でも一番重要な事は、ぬいぐるみ達に愛情がたっぷり込められていることだよ。
マザーグースに来てぬいぐるみを抱きしめた人の幸せな笑顔を見る事が私の幸せなのよ。
前に聞いたら加奈さんそう言ってたっけ!
だから、和君の幸せな笑顔見たいから去年のクリスマスプレゼントに厳選してクマのナイトをあげたのに、和君ったら思いっきりひきつった顔をしたっけ。でも和君がナイトを抱きしめてるなんてあんまり想像出来ないけどね。

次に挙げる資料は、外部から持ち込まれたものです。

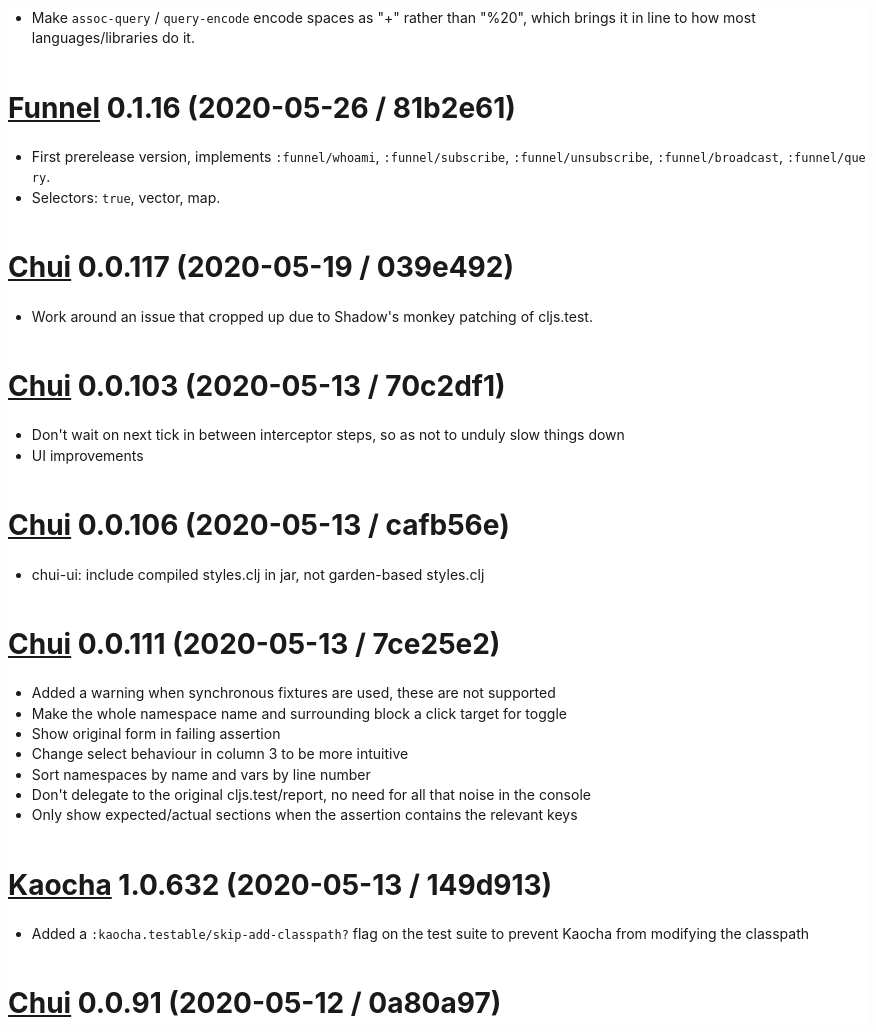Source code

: -  Make `assoc-query` / `query-encode` encode spaces as "+" rather than "%20",
  which brings it in line to how most languages/libraries do it.

# [Funnel](https://github.com/lambdaisland/funnel) 0.1.16 (2020-05-26 / 81b2e61)

-  First prerelease version, implements `:funnel/whoami`, `:funnel/subscribe`,
  `:funnel/unsubscribe`, `:funnel/broadcast`, `:funnel/query`.
-  Selectors: `true`, vector, map.
# [Chui](https://github.com/lambdaisland/chui) 0.0.117 (2020-05-19 / 039e492)

-  Work around an issue that cropped up due to Shadow's monkey patching of
  cljs.test.

# [Chui](https://github.com/lambdaisland/chui) 0.0.103 (2020-05-13 / 70c2df1)

-  Don't wait on next tick in between interceptor steps, so as not to unduly slow
  things down
-  UI improvements

# [Chui](https://github.com/lambdaisland/chui) 0.0.106 (2020-05-13 / cafb56e)

-  chui-ui: include compiled styles.clj in jar, not garden-based styles.clj

# [Chui](https://github.com/lambdaisland/chui) 0.0.111 (2020-05-13 / 7ce25e2)

-  Added a warning when synchronous fixtures are used, these are not supported
-  Make the whole namespace name and surrounding block a click target for toggle
-  Show original form in failing assertion
-  Change select behaviour in column 3 to be more intuitive
-  Sort namespaces by name and vars by line number
-  Don't delegate to the original cljs.test/report, no need for all that noise in
  the console
-  Only show expected/actual sections when the assertion contains the relevant
  keys

# [Kaocha](https://github.com/lambdaisland/kaocha) 1.0.632 (2020-05-13 / 149d913)

-  Added a `:kaocha.testable/skip-add-classpath?` flag on the test suite to
  prevent Kaocha from modifying the classpath

# [Chui](https://github.com/lambdaisland/chui) 0.0.91 (2020-05-12 / 0a80a97)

私が一人クフクフ笑ってると彩ママが不思議そうに私の顔を覗きこんだの。
「な~つ。ぬいぐるみは、決まったかな?
あら、ハンサムな子ね。」
彩ママは、シャルルを見ながらにっこり笑った。
私は、嬉しくってニマニマ顔を綻ばした。
「そうなの。彩ママ!イケメンでしょ、シャルルに初めて会った時一目惚れしたんだ!
毎日通ってシャルルに会うのがもう楽しくって(^^)」
「シャルルって?」
彩ママは、小首を傾げた。
「ウサギの名前だよ。だってこの子は、ぬいぐるみ界の王子様なんだもん。」
「奈都は、可愛いわね~!」
彩ママと加奈さんは、ニコニコしている。
「毎日、奈都ちゃんと和君が来てくれたのよ、私の愛するこの子達を気に入ってくれて私も嬉しいわ。クリスマスに買ったクマのナイト君は、元気している?」
「うん!和君の部屋のベットにいるよ。和君って寝付き悪いからと思ってあげたんだけど。なんでひきった顔してたんでしょ?」
私が頬をぷくっと膨らませると彩ママは、ツンツンつっいた。
「和には、奈都がいるから満足なんでしょ。」
「和君は、究極の猫被りだから頭ペルシャ猫乗せてそうだよね(^v^)彩ママ!」
「流石、奈都ダネ。
フッフッ、ペルシャ猫ね。確かに乗せてそうだよね。」
「じゃ、加奈。この子下さいな。」
彩ママは、私からシャルルを受け取ると加奈さんに渡した。
「お買い上げありがとうございます。」
加奈さんは、シャルルを受け取ってぬいぐるみの身体を隅々まで確認した。
「綻びは、ないみたいね。毎日奈都ちゃんが会いに来てくれてたから、シャルル君わざと非売品にしてたのよ。奈都ちゃんがきっと引き取ってくれると思っていたしね。」
加奈さんは、ペロッと舌を出してフワリと笑った。
「加奈さん、ありがとうございます。私、シャルルの事大切にするね。」
私は、嬉しくってシャルルをギュッと抱きしめた。
会計を彩ママが済ませてマザーグースを後にした。
「フッフッ、奈都ったらとろけそうな顔をしてるね。」
「彩ママ!ダンスを踊りたいくらい。ウキウキしてるよ。」
「ケ‐キは、どうする?」彩ママが目を細めて私の顔を覗きこんだ。